### EXPLORE THE MATERIAL
• a. Answer these questions using the email thread below:
(i) Where does the second DC store its logs?
(ii) According to Phil Brutsche, on which drive were the transaction logs put?
(iii) At what time did authentication to anything at the main site start failing?
• b. From the email thread below, return the passage between "The second DC" and "long winded email)", inclusive, copied word for word.

### TEXT SHOWN
- - - - - - -
The second DC stores its logs on an E drive that is a logical drive on 
the same physical hard drive as C.

Phil Brutsche wrote:
> Whoever did the initial configuration put the directory service database
> (the DIT) on C: but put the transaction logs on F:.
>
> That doesn't explain why BOTH DCs went down though... unless there was a
> bigger problem with the FC SAN and both DCs are configured the same way.
>
> Bill Humphries wrote:
>   
>> (sorry about the long winded email)
>> Hi all,
>>
>> I'm hoping for a little insight here so I can avoid another evening like 
>> last night.
>>
>> Client has main office with PDC and a second DC.  One satellite office 
>> with one DC.  The PDC and the backup both have DNS installed.  At 6pm 
>> authentication to anything at the main site started failing.  I could 
>> not log on to either DC in the office with admin user.  I could not log 
>> onto TS with my user account.  Remote office is a timezone behind and 
>> still working...I received calls that everyone lost connection to 
>> exchange server at main office.
- - - - - - -
### Data pulled from a collection
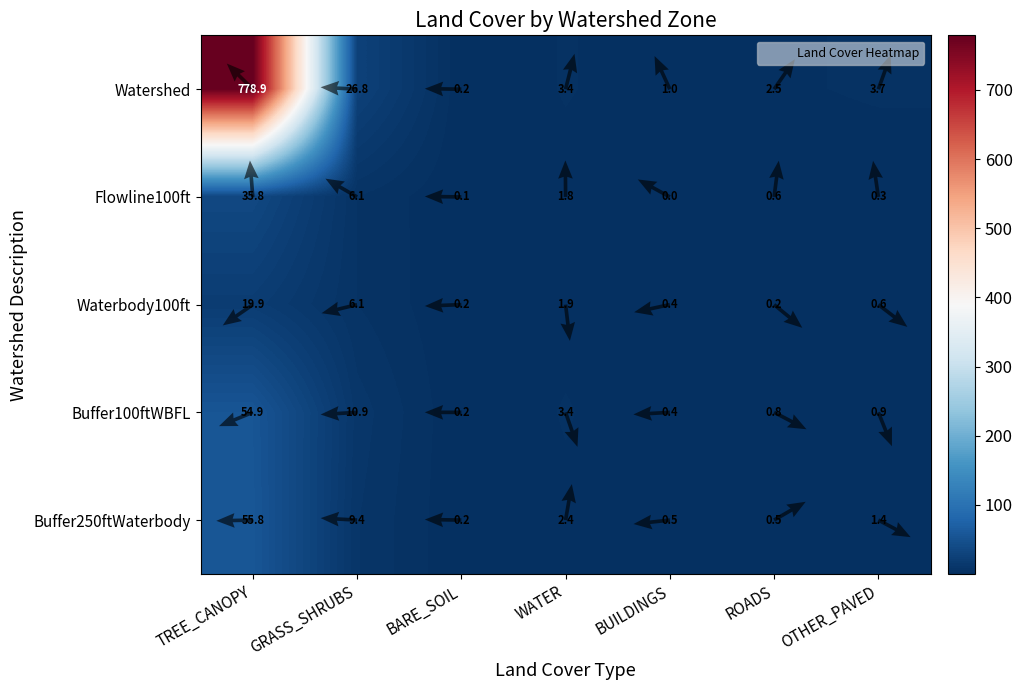

At which label does Watershed first exceed 3?

TREE_CANOPY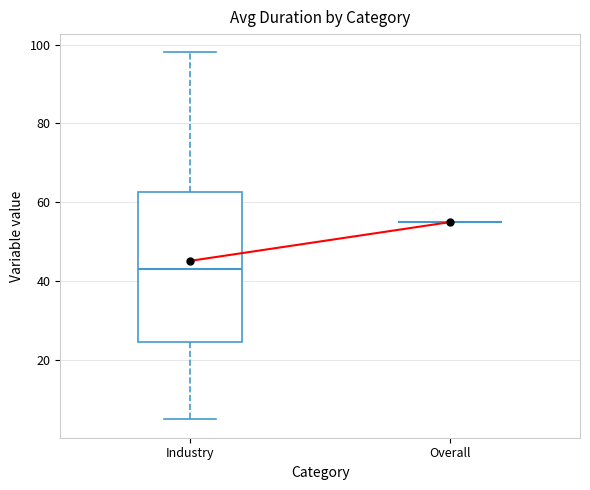

Which box is the tallest, from its lower edge to its upper edge?

Industry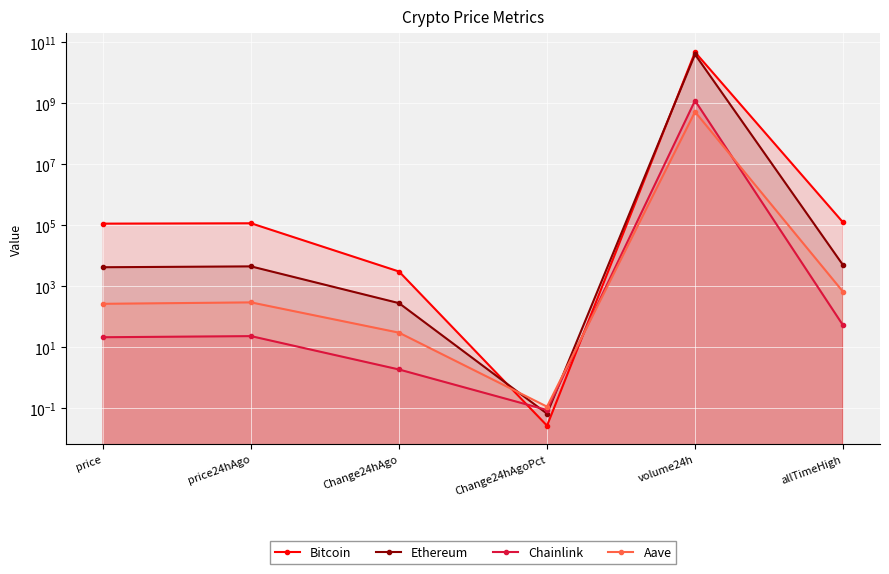

What is the greatest value displayed?

46997183597.0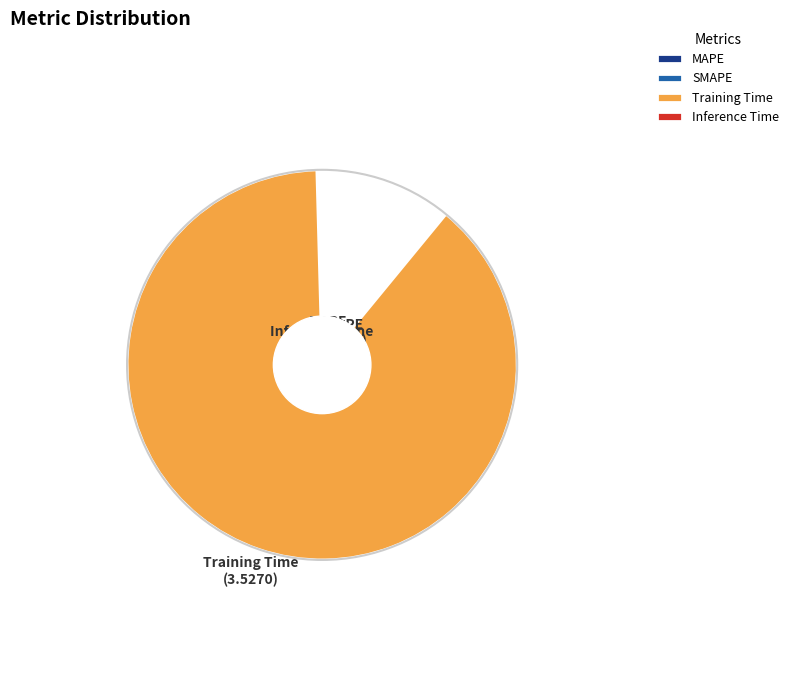

To the nearest percent, what is the average slice percentage?

25%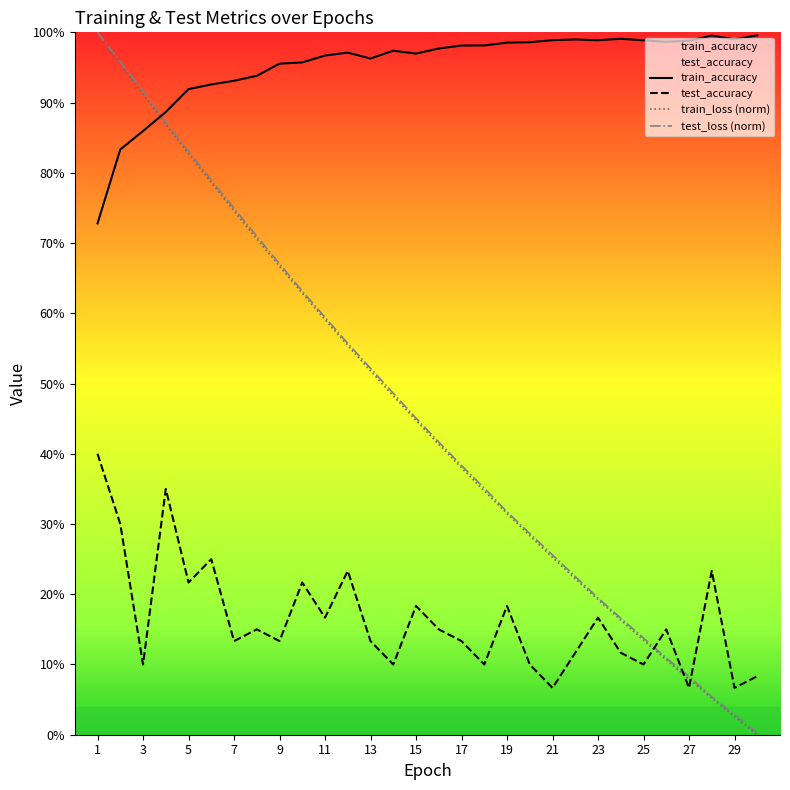

At which label is test_loss (norm) closest to 0?

29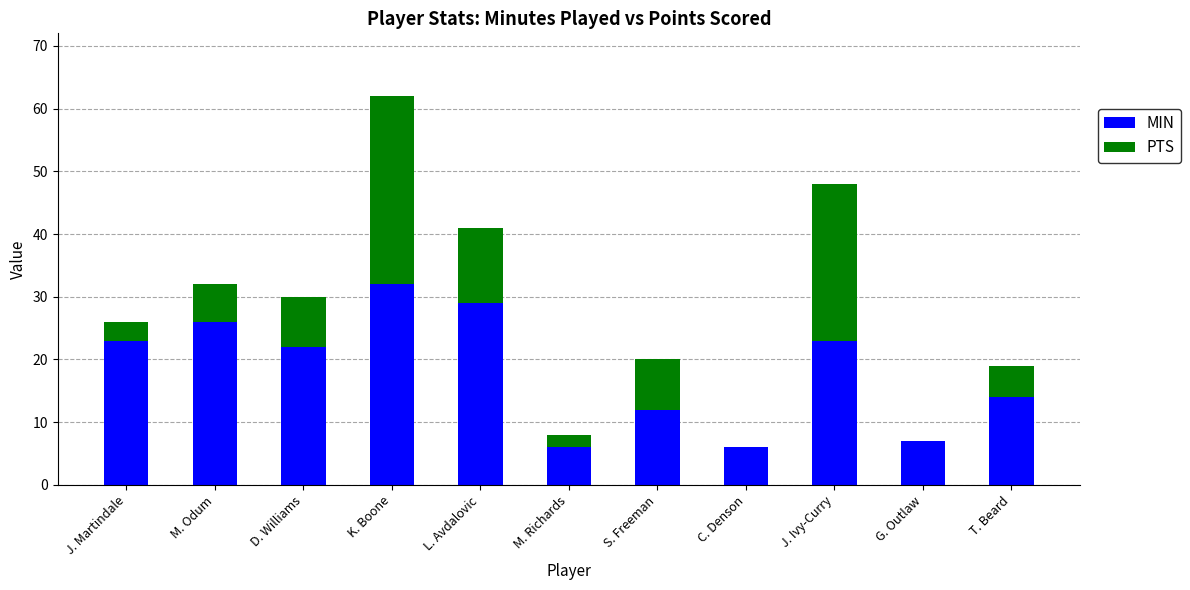

What is the total value across all series at S. Freeman?

20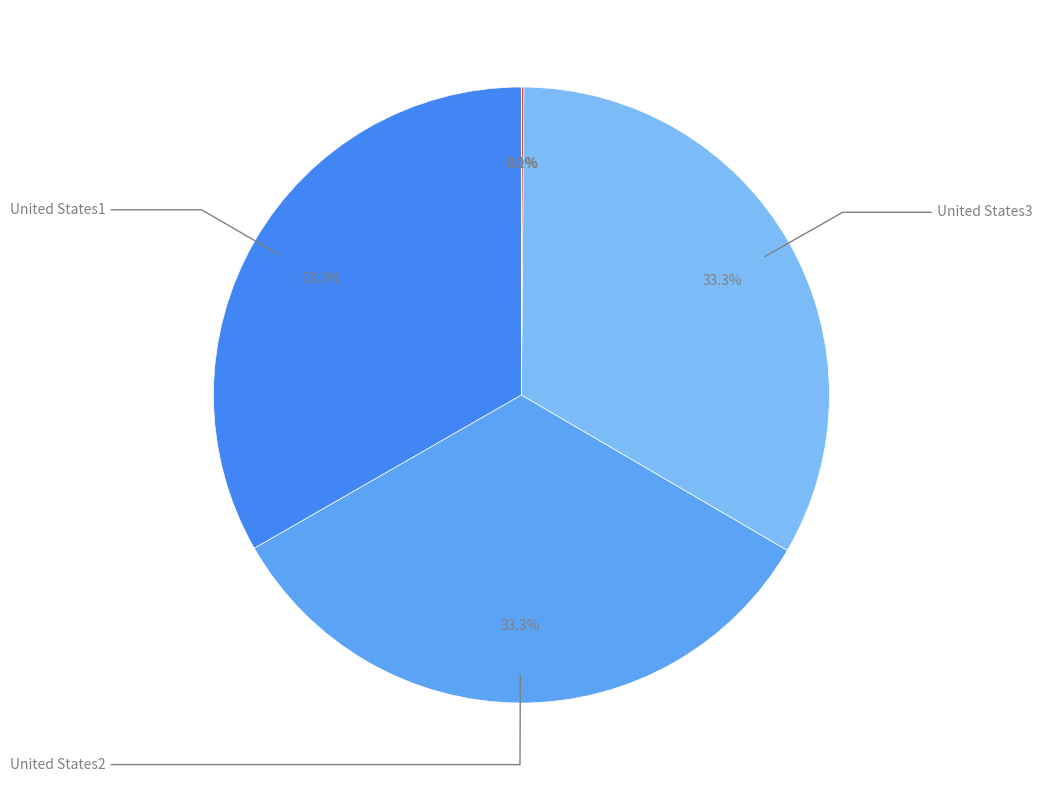

Count the number of slices in the pie.

5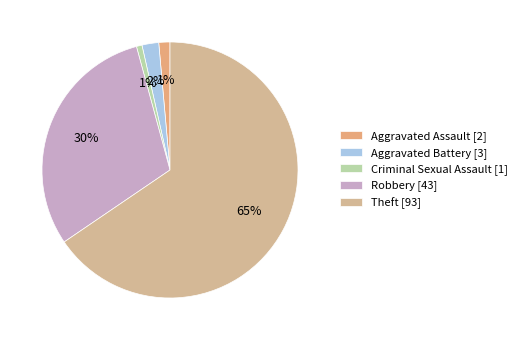

How many segments does this pie chart have?

5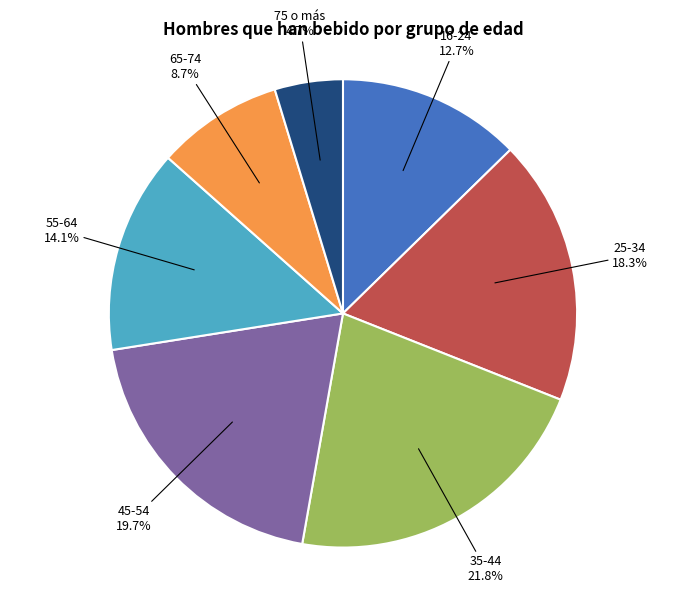

Is there any slice that represents more than half of the pie?

No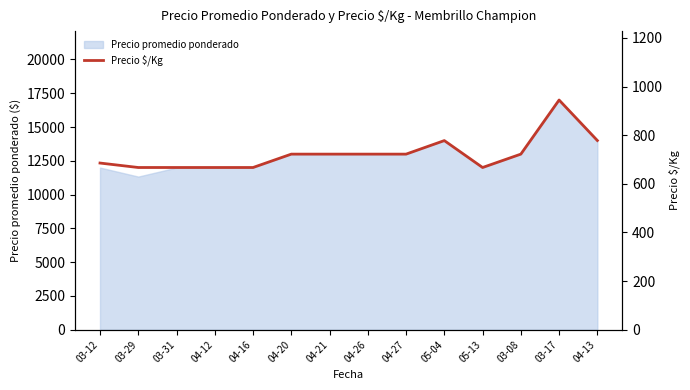

What is the label of the 7th point from the right?

04-26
- - - - - - -
### TASK-BY-TASK RESULTS
• a.
(i) On an E drive, a logical drive on the same physical hard drive as C.
(ii) On F:.
(iii) At 6pm.

• b.
The second DC stores its logs on an E drive that is a logical drive on 
the same physical hard drive as C.

Phil Brutsche wrote:
> Whoever did the initial configuration put the directory service database
> (the DIT) on C: but put the transaction logs on F:.
>
> That doesn't explain why BOTH DCs went down though... unless there was a
> bigger problem with the FC SAN and both DCs are configured the same way.
>
> Bill Humphries wrote:
>   
>> (sorry about the long winded email)